ChrisAldrich joined the channel
chrisaldrich1 joined the channel
barryf joined the channel
KevinMarks, tantek, KevinMarks_ and gRegorLove joined the channel
# 23:22 tantek alright let me sync a few more changes with what I'm selfdogfooding and I can cut a release
# 23:22 tantek what's live on my server has been stable for a while, and no API breaking changes
# 23:43 aaronpk gRegorLove: get_dns_record isn't a built-in function, what is that?
# 23:44 sknebel gRegorLove: you should mention that the resolved IP should be used for all communication -> if you do this check, but then give the full domain to e.g. curl it will redo the resolve process and could get a different answer
# 23:45 sknebel (really should be in the general description, but I can't come up with a nice way of explaining it right now... really should go to sleep and try tomorrow ;))
# 23:46 gRegorLove filter_var will return the IP address if it's valid and not in the reserved range, otherwise it returns boolean false.
# 23:47 aaronpk also what happens if the domain is a CNAME to something?
# 23:47 aaronpk (I made localcname.webmention.rocks to test but it won't be active for another 15 minutes or so)
# 23:48 aaronpk localcname.webmention.rocks -> CNAME to localhost.webmention.rocks -> A 127.0.0.1
# 23:48 gRegorLove I don't think it will catch CNAME. Guess it depends if dns_get_record follows the chain
# 23:48 bear yea, just like url redirects - you have to follow the whole chain
# 23:51 sknebel I looked into teaching python's requests library to run such a check for each resolving it does... have to check if I can find the code for that again
# 23:52 gRegorLove sknebel: Interestin re: using the IP. Is the idea an attacker could server a legit IP and then quickly change it to loopback?

Task to carry out:
According to the chat log, why should the resolved IP be used for all communication after the check? Answer in one to three sentences.

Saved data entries
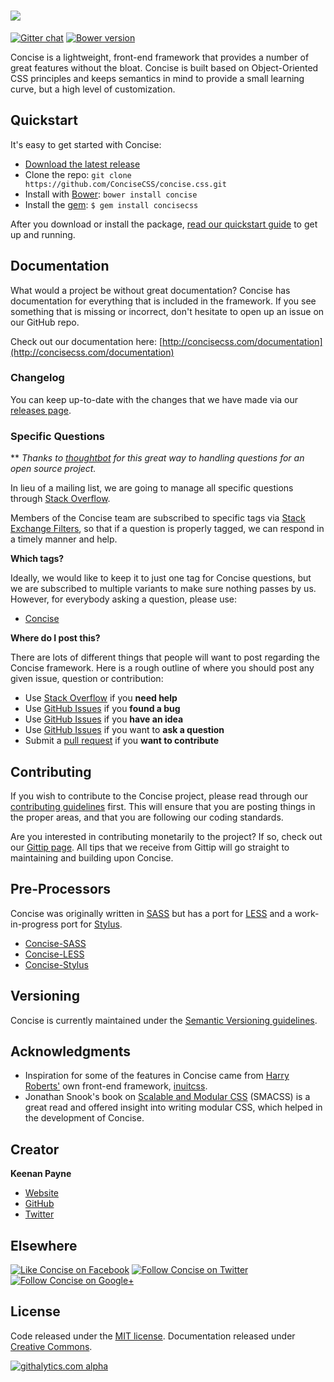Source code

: # [<img src="http://i.imgur.com/ihzCgEr.png">](http://concisecss.com/)

[![Gitter chat](https://badges.gitter.im/concisecss.png)](https://gitter.im/concisecss) [![Bower version](https://badge.fury.io/bo/concise.svg)](http://badge.fury.io/bo/concise)

Concise is a lightweight, front-end framework that provides a number of great features without the bloat. Concise is built based on Object-Oriented CSS principles and keeps semantics in mind to provide a small learning curve, but a high level of customization.

## Quickstart

It's easy to get started with Concise:

- [Download the latest release](https://github.com/ConciseCSS/concise.css/archive/v1.0.0.zip)
- Clone the repo: `git clone https://github.com/ConciseCSS/concise.css.git`
- Install with [Bower](http://bower.io/): `bower install concise`
- Install the [gem](https://github.com/ConciseCSS/concise.css-gem): `$ gem install concisecss`

After you download or install the package, [read our quickstart guide](http://concisecss.com/get-started/getting-started.php) to get up and running.

## Documentation

What would a project be without great documentation? Concise has documentation for everything that is included in the framework. If you see something that is missing or incorrect, don't hesitate to open up an issue on our GitHub repo.

Check out our documentation here: [http://concisecss.com/documentation](http://concisecss.com/documentation)

### Changelog

You can keep up-to-date with the changes that we have made via our [releases page](https://github.com/ConciseCSS/concise.css/releases).

### Specific Questions

** *Thanks to [thoughtbot](http://robots.thoughtbot.com/moving-open-source-project-mailing-lists-to-stack-overflow) for this great way to handling questions for an open source project.*

In lieu of a mailing list, we are going to manage all specific questions through [Stack Overflow](http://stackoverflow.com/).

Members of the Concise team are subscribed to specific tags via [Stack Exchange Filters](http://stackexchange.com/filters), so that if a question is properly tagged, we can respond in a timely manner and help.

**Which tags?**

Ideally, we would like to keep it to just one tag for Concise questions, but we are subscribed to multiple variants to make sure nothing passes by us. However, for everybody asking a question, please use:

- [Concise](http://stackoverflow.com/questions/tagged/concise)

**Where do I post this?**

There are lots of different things that people will want to post regarding the Concise framework. Here is a rough outline of where you should post any given issue, question or contribution:

- Use [Stack Overflow](http://stackoverflow.com) if you **need help**
- Use [GitHub Issues](http://github.com/ConciseCSS/concise.css/issues) if you **found a bug**
- Use [GitHub Issues](http://github.com/ConciseCSS/concise.css/issues) if you **have an idea**
- Use [GitHub Issues](http://github.com/ConciseCSS/concise.css/issues) if you want to **ask a question**
- Submit a [pull request](https://help.github.com/articles/creating-a-pull-request) if you **want to contribute**

## Contributing

If you wish to contribute to the Concise project, please read through our [contributing guidelines](https://github.com/ConciseCSS/concise.css/blob/master/CONTRIBUTING.md) first. This will ensure that you are posting things in the proper areas, and that you are following our coding standards.

Are you interested in contributing monetarily to the project? If so, check out our [Gittip page](https://www.gittip.com/keenanpayne/). All tips that we receive from Gittip will go straight to maintaining and building upon Concise.

## Pre-Processors

Concise was originally written in [SASS](http://sass-lang.com/) but has a port for [LESS](http://lesscss.org/) and a work-in-progress port for [Stylus](http://learnboost.github.io/stylus/).

- [Concise-SASS](https://github.com/ConciseCSS/concise.css)
- [Concise-LESS](https://github.com/ConciseCSS/concise.css-less)
- [Concise-Stylus](https://github.com/ConciseCSS/concise.css-stylus)

## Versioning

Concise is currently maintained under the [Semantic Versioning guidelines](http://semver.org/).

## Acknowledgments

- Inspiration for some of the features in Concise came from [Harry Roberts'](http://csswizardry.com/) own front-end framework, [inuitcss](https://github.com/csswizardry/inuit.css).
- Jonathan Snook's book on [Scalable and Modular CSS](https://smacss.com/) (SMACSS) is a great read and offered insight into writing modular CSS, which helped in the development of Concise.

## Creator

**Keenan Payne**
- [Website](http://keenanpayne.com)
- [GitHub](http://github.com/keenanpayne)
- [Twitter](http://twitter.com/keenan_payne)

## Elsewhere

[![Like Concise on Facebook](http://i.imgur.com/4dy5UUK.png)](https://facebook.com/ConciseCSS)
[![Follow Concise on Twitter](http://i.imgur.com/4AkKsMx.png)](https://twitter.com/ConciseCSS)
[![Follow Concise on Google+](http://i.imgur.com/gdFNEMe.png)](https://plus.google.com/103423710089455112688)

## License

Code released under the [MIT license](https://github.com/ConciseCSS/concise.css/blob/master/LICENSE). Documentation released under [Creative Commons](http://creativecommons.org/licenses/by-sa/4.0/).

[![githalytics.com alpha](https://cruel-carlota.pagodabox.com/47ac30b8ba5ef2abdcef2f2f855c5f7c "githalytics.com")](http://githalytics.com/ConciseCSS/concise.css)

Solution for this problem:
If you do the check but then give the full domain to a tool such as curl, it will redo the resolve process. That second lookup could return a different answer than the one that was checked.